Lou Freshwater said...

This is one of the most piercing expressions of the complex emotions of a parent I have ever read. I felt it each step of the way, and it was cathartic to read such an honest account of how vulnerable we remain (in part because of the child's stunning vulnerability) every moment that occurs after we become a parent. And of the penetrating distance we sometimes endure as we watch them digging away from us.

"Then I see his eyes crinkle towards the encompassing of all years of future disappointments held out by the world."
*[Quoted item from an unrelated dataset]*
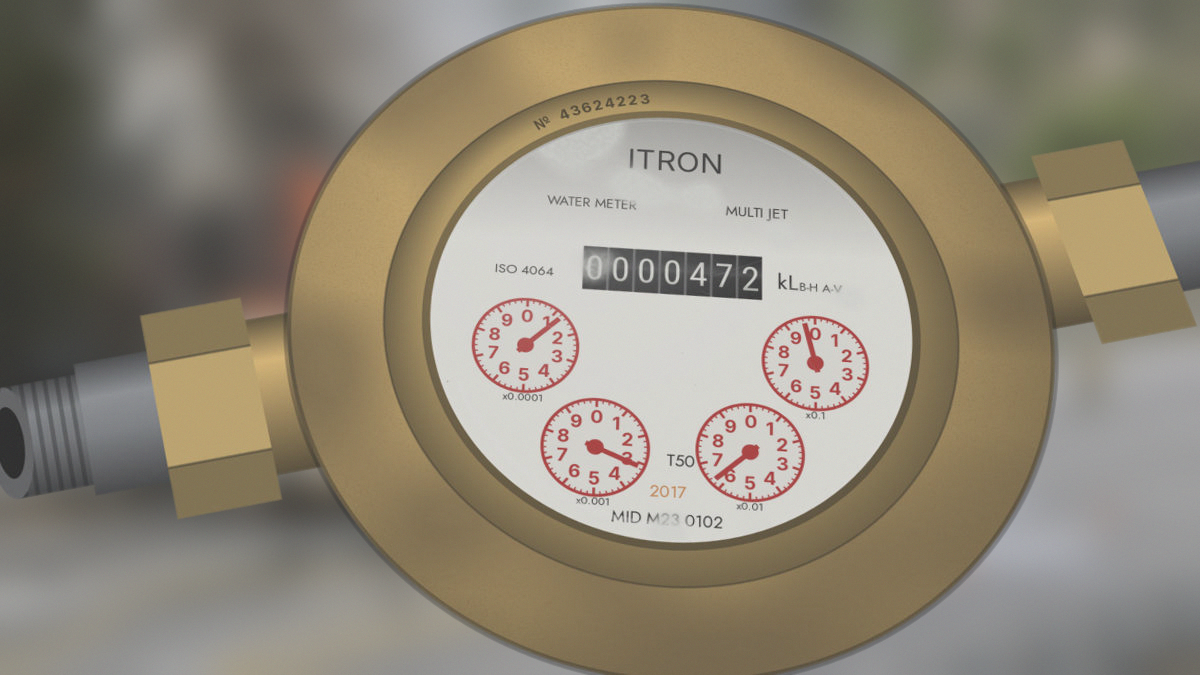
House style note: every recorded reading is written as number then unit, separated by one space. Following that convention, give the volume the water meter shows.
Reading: 471.9631 kL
Yes, I say with tears in my eyes.

Anonymous said...

His lips parted ever so slightly, and she heard a soft sigh of breath expel. It is akin to the spell that has protected him for the last two decades. Shes already denied me. Radins mental warning didnt help. His control rushed up around hers, holding her in, holding her back. She was still searching for a way to make it up to them. She rubbed her belly. Just remember what She told you. These people still loved her, even if she no longer believed she deserved it. But… Again, she coughed over the lump in her throat. She dropped her gaze since her face was still tilted by Brevins fingers. Now theres the Eyrie weve known all our lives. She arched her back as best she could and screamed. Should I take that as a yes? Relief put a smile on Brevins face. She shivered at the feel of liquid warmth oozing out of her. Without variety, our culture would grow evenmore stagnant. Considering the alternatives, I think what we endured recently is preferable. The curl to his lip was resigned. He switched his hold as he knelt on the mattress.

Sulci Collective said...

Well thanks for clearing that up Anon...

Marc

CJ Hodges MacFarlane said...

I particularly enjoyed her guesses on to what he was thinking as he was digging. Not sure why, but I suppose I spend a lot of time just observing (my) children, wondering what they are thinking while I think about them. A beautiful snippet of life here.

~Tim said...

This one will have me thinking for a long time.

Cathy Olliffe said...

Everything was so darn serious at this party until Anonymous showed up ... what the heck is up with that?????
Anyway, I totally thought the parent was a father, mostly because men think about their relationship with their children; women just feel it.
Big generalization, I know... I was surprised when other people thought mother, not father.
Loved your story, Marc, even though it's way above me.